The second is when you feel like you don’t have time for a run and that you should be working or doing something else more ‘productive’. Pick a podcast that you think will add real value to your personal development (such as something work-related or something you have been meaning to learn about or even just current affairs). It makes you feel better for being out on a run and if it gets boring, well at least you’re out on that run now and you can switch it off and enjoy!
6 – Run in the dark
The thought of running in the dark when your inside, looking out at the pitch-black gloom, is not very appealing. But in reality, it can be the most interesting, relaxing and exciting way to run. Running along paths with just the narrow beam of light from your headtorch really focuses the mind and makes a run feel like a real adventure. Even running on the city streets in the dark shows the city in a different light (literally), everything looks different, there are fewer people in your way and you have the feeling that you’re the only person in the city out exercising at that time.

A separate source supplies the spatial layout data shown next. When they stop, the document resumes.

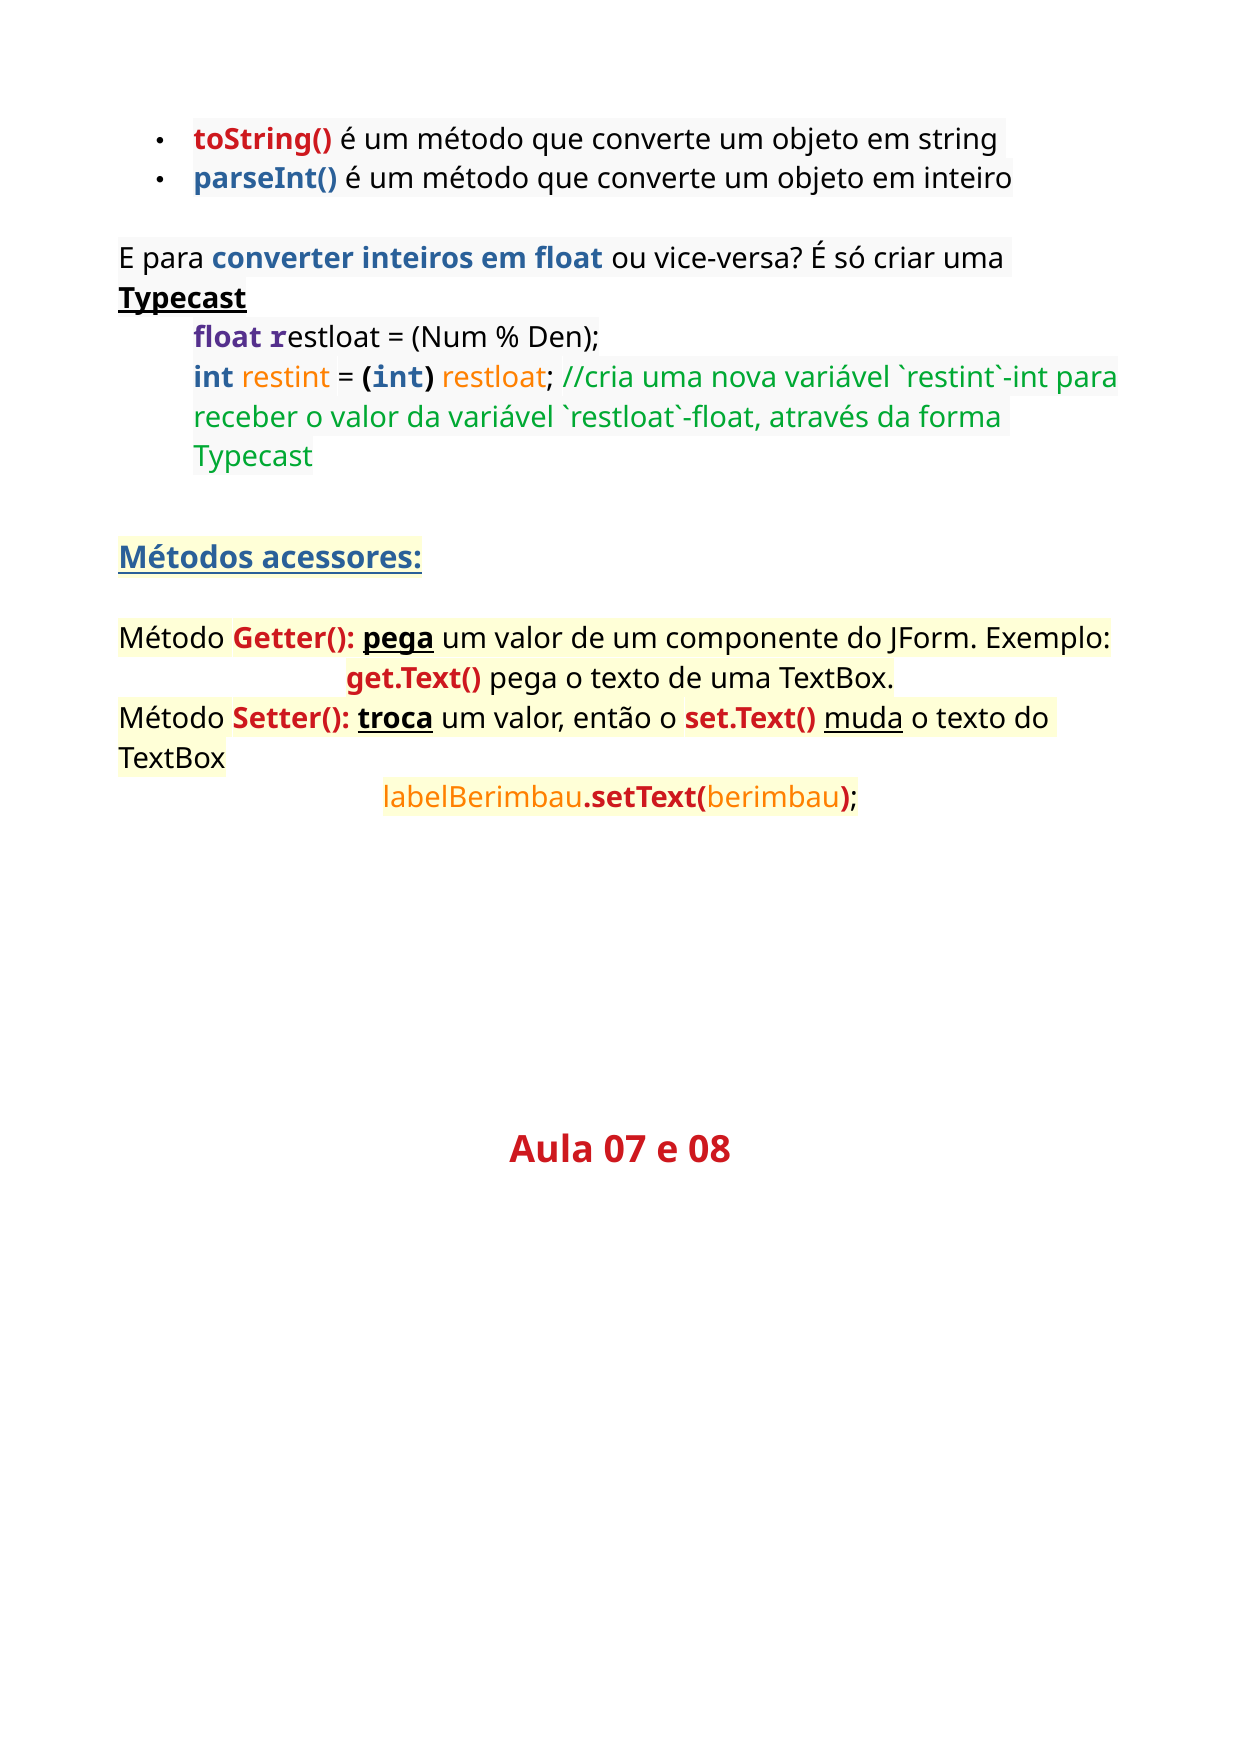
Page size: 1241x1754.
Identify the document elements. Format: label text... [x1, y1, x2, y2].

list float restloat = (Num % Den); [156, 317, 1122, 356]
list int restint = (int) restloat; //cria uma nova variável `restint`-int para receber o valor da variável `restloat`-float, através da forma Typecast [156, 356, 1122, 475]
list toString() é um método que converte um objeto em string [156, 118, 1122, 158]
text labelBerimbau.setText(berimbau); [118, 777, 1122, 816]
text E para converter inteiros em float ou vice-versa? É só criar uma Typecast [118, 237, 1122, 317]
text Métodos acessores: [118, 536, 1122, 578]
text Aula 07 e 08 [118, 1122, 1122, 1173]
text get.Text() pega o texto de uma TextBox. [118, 657, 1122, 697]
list parseInt() é um método que converte um objeto em inteiro [156, 158, 1122, 197]
text Método Setter(): troca um valor, então o set.Text() muda o texto do TextBox [118, 697, 1122, 777]
text Método Getter(): pega um valor de um componente do JForm. Exemplo: [118, 618, 1122, 657]
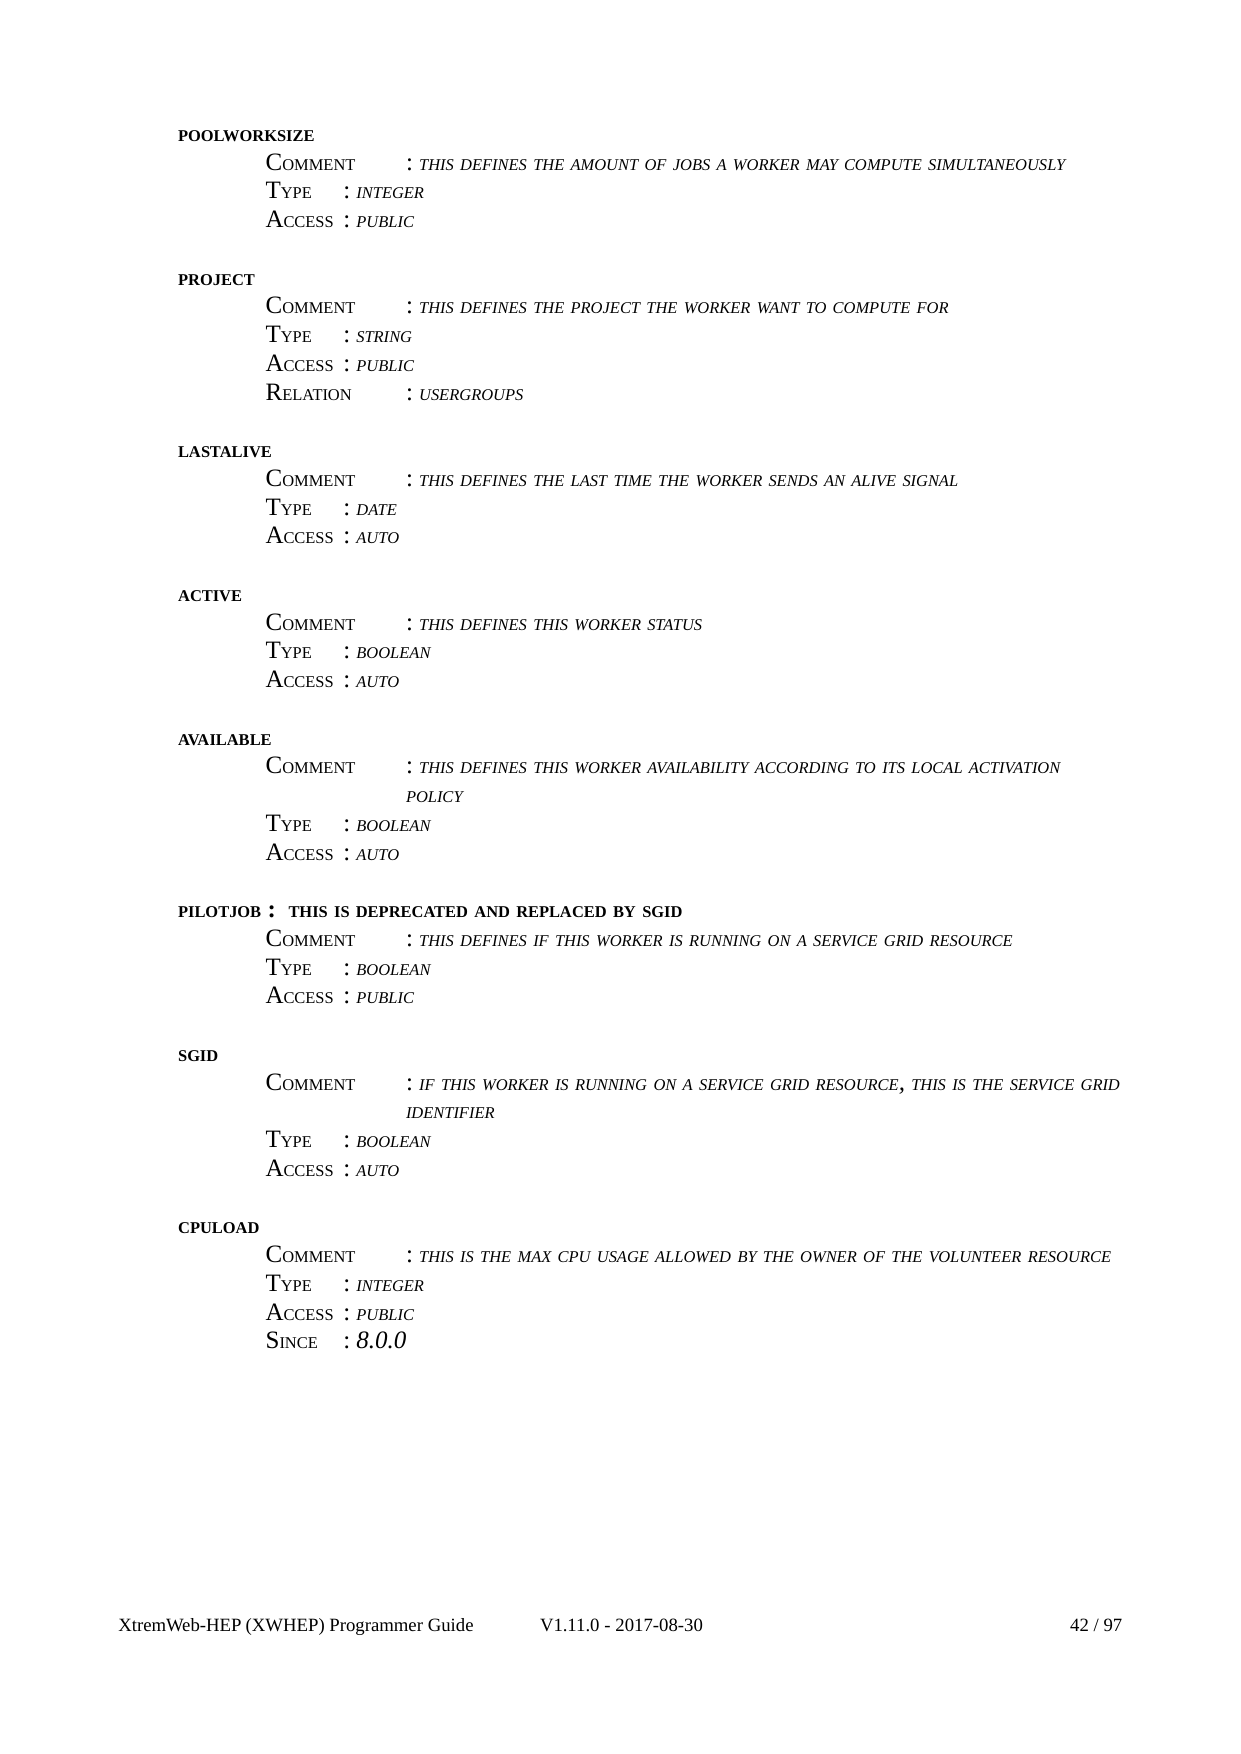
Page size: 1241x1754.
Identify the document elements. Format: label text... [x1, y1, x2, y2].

text Comment : this defines this worker status [265, 607, 1122, 636]
text sgid [178, 1038, 1122, 1067]
text active [178, 578, 1122, 607]
text Comment : this defines the amount of jobs a worker may compute simultaneously [265, 147, 1122, 176]
text Type : date [265, 492, 1122, 521]
text Relation : usergroups [265, 377, 1122, 406]
text lastalive [178, 434, 1122, 463]
text Access : public [265, 204, 1122, 233]
text Comment : this defines if this worker is running on a service grid resource [265, 923, 1122, 952]
text Type : boolean [265, 636, 1122, 664]
text available [178, 722, 1122, 751]
text Comment : this defines this worker availability according to its local activation policy [265, 751, 1122, 808]
text Comment : this defines the last time the worker sends an alive signal [265, 463, 1122, 492]
text Comment : if this worker is running on a service grid resource, this is the service grid identifier [265, 1067, 1122, 1124]
text Since : 8.0.0 [265, 1326, 1122, 1354]
text Access : auto [265, 664, 1122, 693]
text poolworksize [178, 118, 1122, 147]
text Type : integer [265, 1268, 1122, 1297]
text Access : auto [265, 521, 1122, 549]
text project [178, 262, 1122, 291]
text Type : integer [265, 176, 1122, 204]
text Comment : this is the max cpu usage allowed by the owner of the volunteer resource [265, 1239, 1122, 1268]
text Access : public [265, 981, 1122, 1009]
text Type : boolean [265, 1124, 1122, 1153]
text cpuload [178, 1211, 1122, 1239]
text Type : boolean [265, 808, 1122, 837]
text Type : boolean [265, 952, 1122, 981]
text Access : auto [265, 1153, 1122, 1182]
text Access : public [265, 1297, 1122, 1326]
text pilotjob : this is deprecated and replaced by sgid [178, 894, 1122, 923]
text Access : auto [265, 837, 1122, 866]
text Access : public [265, 348, 1122, 377]
text Type : string [265, 319, 1122, 348]
text Comment : this defines the project the worker want to compute for [265, 291, 1122, 319]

There’s a beautiful bridge over a river nearby which always looks awesome lit up at night with the reflections in the water.
7 – Find someone to run with
Some people run for solitude (especially after a day at home with the kids!), but, if you’re more of the sociable type, running with people can make a run so much more enjoyable. Even if you can’t get out with someone else in person (covid restrictions or otherwise) why not arrange a running phone call with them. Sounds a little strange but there is even a popular running podcast that does exactly that (Running Commentary). Or connect with friends on Strava (other run tracking apps are available…) so you can encourage each other or create a bit of healthy competition!
When they start up again, remember that if you have no one to run with check out local run clubs, run crews or running meetups near you. Also, park run is great for meeting new people that run at your pace and brings a real sense of community.
8 – Forget about pace and distance
Leave the Garmin at home. Remember the 80:20 rule that states that 80% of your weekly training should be at an easy effort level, with 20% at a harder level. So instead of focusing on the pace or distance covered, just go out and enjoy being on your run, you don’t need to run fast, just get your trainers on and get out the door. No pressure.
9 – Set yourself a challenge
A little competition is a great way to fight boredom. It doesn’t need to be against anyone. Set yourself a challenge and it will give you something to aim for and a sense of accomplishment when you complete it. Set a goal that is challenging enough to push you but not impossible. Here are a few ideas: Try to beat your best time over a set distance; Run as much elevation as you can in a week; Set a target mileage over a month.
10 – Don’t run
Even if you’re in the middle of a training program, it’s OK not to run. If everything is telling you not to run today, do a HIIT workout or pilates video. Cross-training is a great way to mix up your running, it adds something new to your routine and can actually improve your running and reduce the risk of injury.